## How to complete this task
Beginning at the line that contains "(600, 378) none -> (771, 766) //", repeat every line of the listing exactly through the final one.

## Input
===============
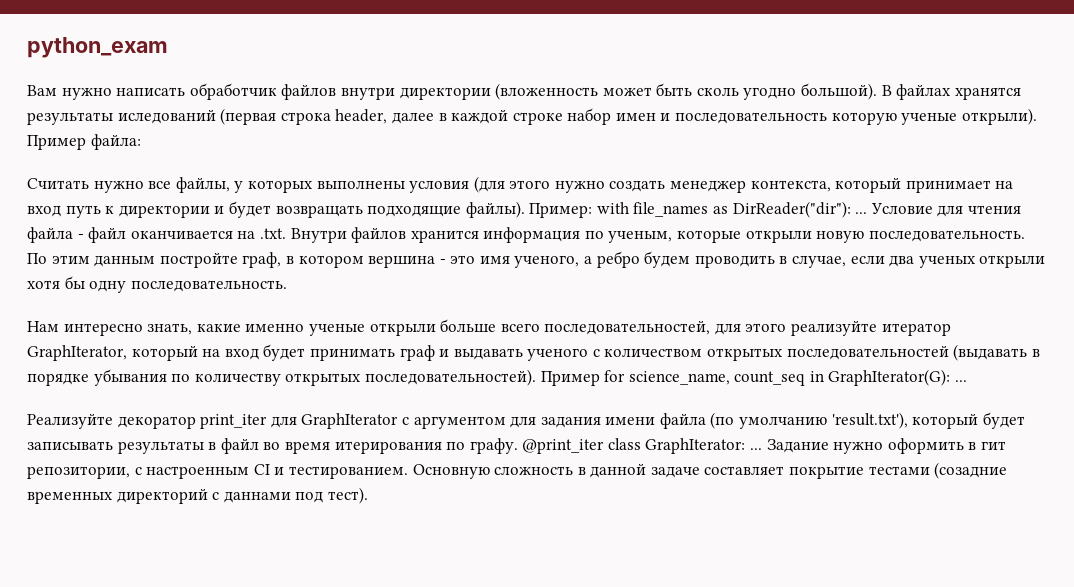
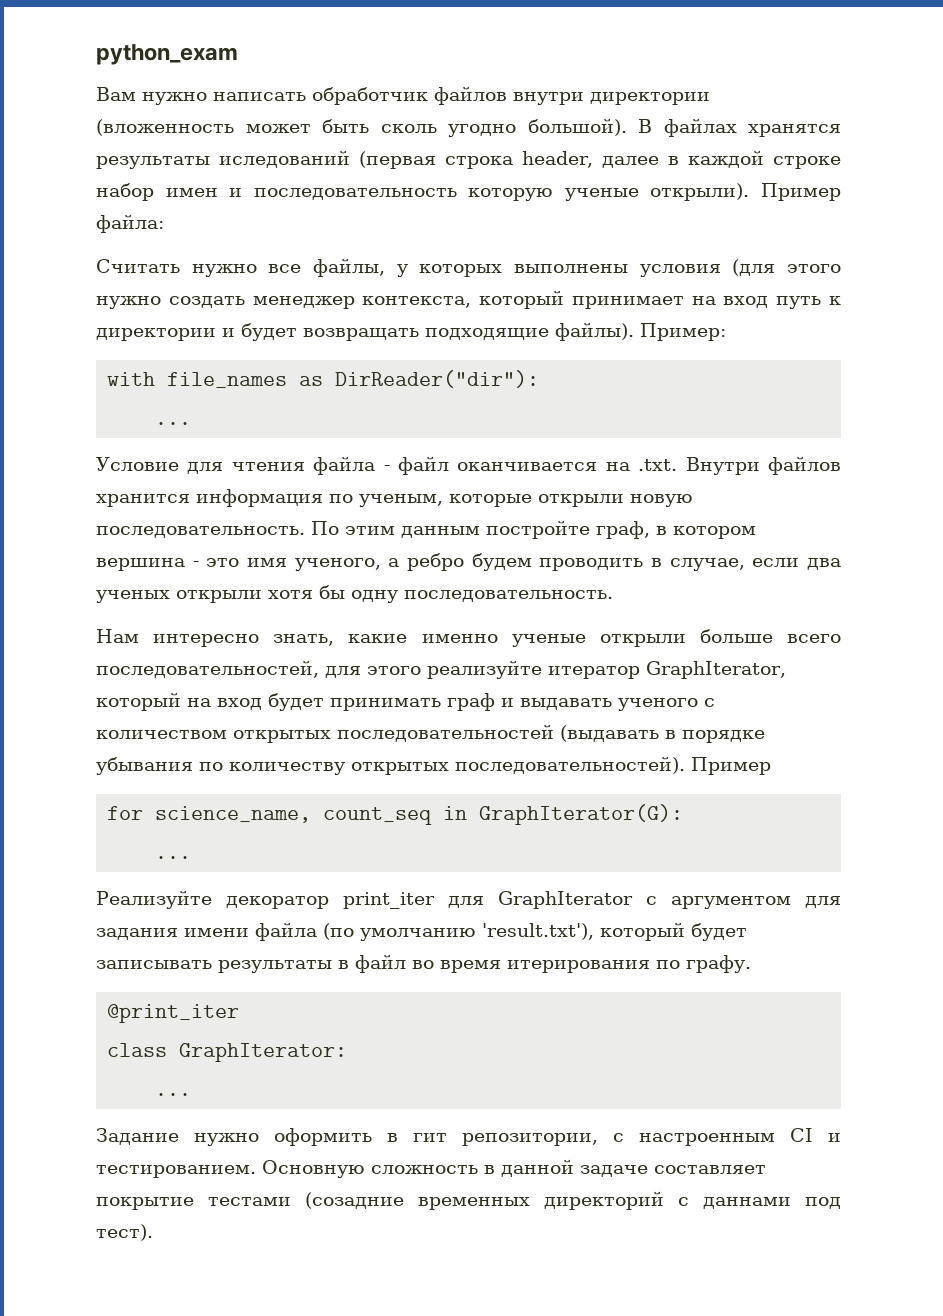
(593, 210) none -> (726, 332) //
[855,212,868,214] ... -> [155,422,192,425] // ... //
(600, 378) none -> (771, 766) //
(951, 377) none -> (684, 814) //
(518, 446) none -> (751, 964) //
(605, 446) none -> (240, 1013) //
[750,448,763,450] ... -> [155,1093,192,1096] // ... //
===============
## Response for this exercise
(600, 378) none -> (771, 766) //
(951, 377) none -> (684, 814) //
(518, 446) none -> (751, 964) //
(605, 446) none -> (240, 1013) //
[750,448,763,450] ... -> [155,1093,192,1096] // ... //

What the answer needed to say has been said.